Noble Beast (Fat Possum, 2009)
by Andrew Bird
originally published at Dusted Magazine

Word has it Andrew Bird is poised to hit the big time with his eighth album. That’s fine: heaven knows he deserves it, and so does he. Chances are he also knows he’s been ready to hit the big time for about three albums, since The Mysterious Production of Eggs at latest. But it’s inappropriate to expect him to alter or dilute his fidgety NPR-folk symphonies in order to sell more records, which is in turn why it’s not so inappropriate to find in the title of his last EP, Soldier On, a hint of churlish bemusement.

Noble Beast, said eighth album, does not sound calculated to attract a wider swath of the market – but it’s easy to mistake it for something that is. By all reasonable accounts, it’s the least weird album Bird has ever made, comparatively free of erudite lyricism and ostentatious musicianship; it’s subdued and rigorously presentable and nowhere near as smarter-than-you than, say, Armchair Apocrypha. Consider, though, that those qualities were probably selling points for some, and that those were the people who still actually go out and pay money for recorded music.

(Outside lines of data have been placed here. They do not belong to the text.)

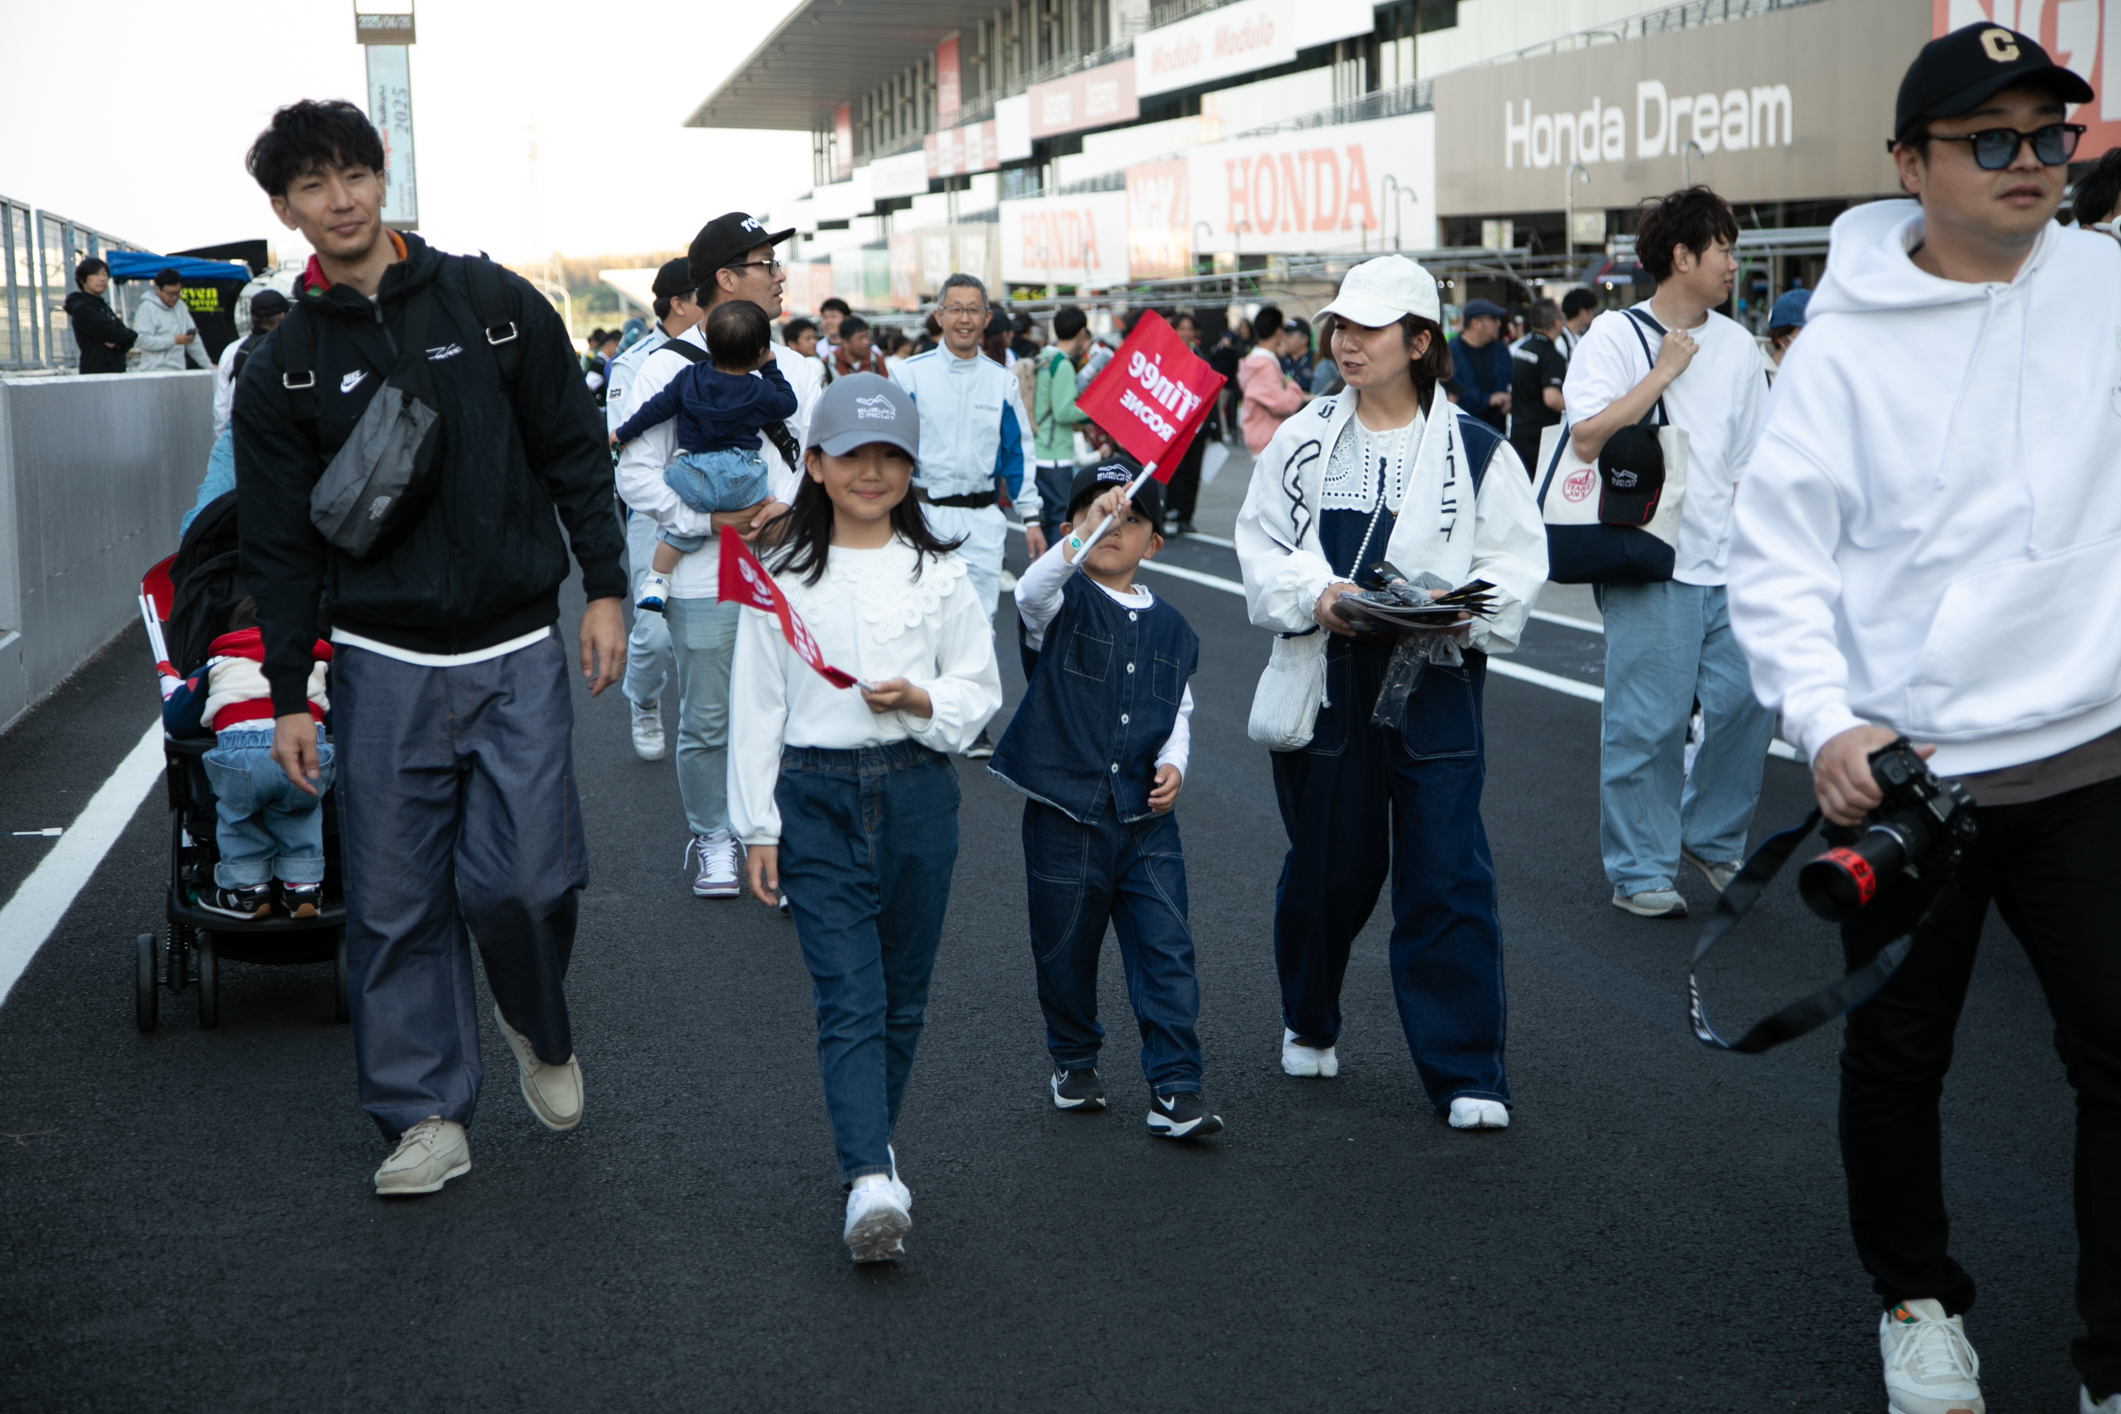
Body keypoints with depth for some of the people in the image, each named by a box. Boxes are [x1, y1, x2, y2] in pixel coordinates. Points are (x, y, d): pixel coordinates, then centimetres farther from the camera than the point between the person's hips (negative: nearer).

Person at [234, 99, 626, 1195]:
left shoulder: (493, 303, 3)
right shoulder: (283, 369, 4)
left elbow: (575, 452, 7)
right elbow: (279, 547, 6)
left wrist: (604, 587, 1)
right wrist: (288, 696, 3)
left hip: (518, 653, -1)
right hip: (382, 666, 1)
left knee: (526, 879, -6)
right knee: (398, 905, 2)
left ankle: (539, 1029, 25)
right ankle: (427, 1116, 15)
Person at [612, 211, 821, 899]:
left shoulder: (798, 370, 11)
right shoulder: (666, 370, -2)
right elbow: (636, 474, -5)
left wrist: (788, 504, -11)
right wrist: (708, 518, -14)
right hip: (704, 579, -3)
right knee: (708, 722, 6)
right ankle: (712, 841, 23)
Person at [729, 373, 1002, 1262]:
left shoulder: (939, 573, 4)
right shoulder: (781, 576, 0)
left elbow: (981, 689, 8)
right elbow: (756, 705, 3)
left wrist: (920, 700, -13)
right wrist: (757, 827, 1)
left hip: (918, 793, 2)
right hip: (815, 796, -2)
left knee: (903, 993, 11)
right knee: (848, 995, -9)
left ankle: (870, 1148, 28)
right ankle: (871, 1182, -16)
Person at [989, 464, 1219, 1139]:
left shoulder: (1171, 628, 11)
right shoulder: (1063, 604, -3)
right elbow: (1031, 590, -28)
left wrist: (1174, 764, 0)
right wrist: (1085, 535, -42)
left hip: (1146, 818, 3)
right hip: (1065, 814, -2)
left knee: (1167, 951, -4)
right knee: (1066, 949, 10)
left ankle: (1175, 1087, 1)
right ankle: (1074, 1062, 32)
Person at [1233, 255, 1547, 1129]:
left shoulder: (1476, 450, 1)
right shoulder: (1303, 440, 6)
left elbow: (1518, 564, 0)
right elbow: (1260, 546, 5)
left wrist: (1457, 612, -18)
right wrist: (1315, 597, -13)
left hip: (1435, 685, -2)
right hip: (1327, 679, 2)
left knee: (1447, 877, -5)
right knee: (1327, 866, 13)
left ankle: (1466, 1074, 3)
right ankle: (1309, 1023, 38)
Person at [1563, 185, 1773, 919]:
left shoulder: (1736, 343, 13)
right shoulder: (1614, 335, -4)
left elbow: (1752, 460, 18)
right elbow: (1588, 437, -18)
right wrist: (1665, 371, -13)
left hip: (1728, 565, 5)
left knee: (1751, 699, 0)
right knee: (1648, 721, -2)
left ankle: (1711, 837, 22)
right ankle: (1642, 870, 11)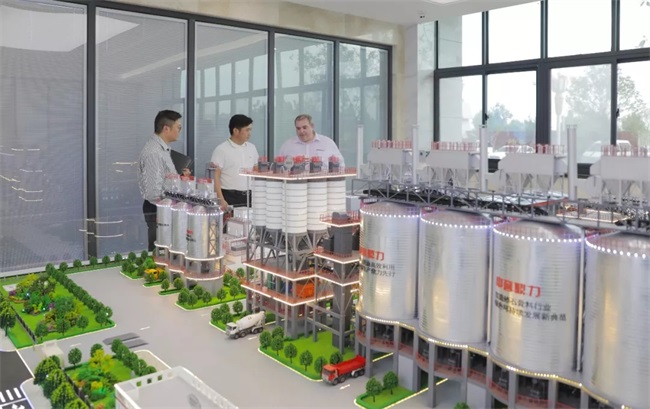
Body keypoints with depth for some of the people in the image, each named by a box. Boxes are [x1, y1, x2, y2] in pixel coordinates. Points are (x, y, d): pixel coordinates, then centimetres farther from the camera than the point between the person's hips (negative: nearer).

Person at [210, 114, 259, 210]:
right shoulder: (221, 149, -6)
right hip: (230, 197, -5)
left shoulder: (252, 148, 11)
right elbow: (216, 176, -8)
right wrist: (221, 200, -16)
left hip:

Instead, the relative diffidence of Noble Beast squares with the breakup-album chatter surrounding it. It has a warm, uncertain humanity that its predecessors, for all their depth and beauty, did not: it scans as genuine, music made from necessity rather than from the impulse of an extraordinary showman. It’s not as radical a shift in dynamic as Sea Change was for Beck, but that’s a pretty good precedent to think about – the line between cleaning up one’s act and baring one’s soul. Bird doesn’t do any bloodletting here, but he’s less evasive than ever, and that counts for a lot.

Not to say that this nakedness is the same as simplicity. The fancy stuff is still here, just not indulged, not an end unto itself. In terms of airtime, Bird probably uses his polyglot violin and eerie whistle as much as he always has, but both are used seamlessly, practically hidden. The same goes for his endless repertory of slant-rhymed, $5 words and arcane geography (see “Tenuousness”). The prominent themes here are elemental and messy – infancy, quietude, estrangement. The word “disaster” seems to come up a lot.

Several whole songs on the album radiate this new sincerity: the frank “Effigy,” the desperately dignified “The Privateers.” They’re not ballads, but they flesh out both a subject and an object, stick to the story in a way unheard since his Bowl of Fire records. But the most special moments on Noble Beast are the little mid-song intrusions, the tacked-on bridges and codas that barely belong structurally or lyrically, as in the bridge of the lovely “Anonanimal” or when “Masterswarm” breaks its bossa nova cool for a linear passage (“So they took me to the hospital / They put my body through a scan / What they saw there would impress them all / For inside me grows a man”) that abruptly introduces a narrator at once complex and sad and perfectly real.

Given Bird’s avowed perfectionism, these chinks in his armor are all the more gratifying, all the more reason to root for Noble Beast to effect his leap “from cult phenomenon to pop star” (NYT). All the same, it leaves a funny taste vis-à-vis the better (Eggs) and more accomplished (Apocrypha) pop albums that got him this far. Even as the most candid moments here cast into relief what can be annoying in the artifice of his earlier work, they fail to represent Bird as he should be according to those who revere him already: eclectic and a little pompous, clever almost to a fault, apt to orchestrate the shit out of his every whim whether or not you follow. That he sounds so down-to-earth here isn’t that impressive if you have nothing invested in his flights of fancy, but it’s weird to get behind Hemingway all of a sudden when you’ve grown up reading Michael Chabon.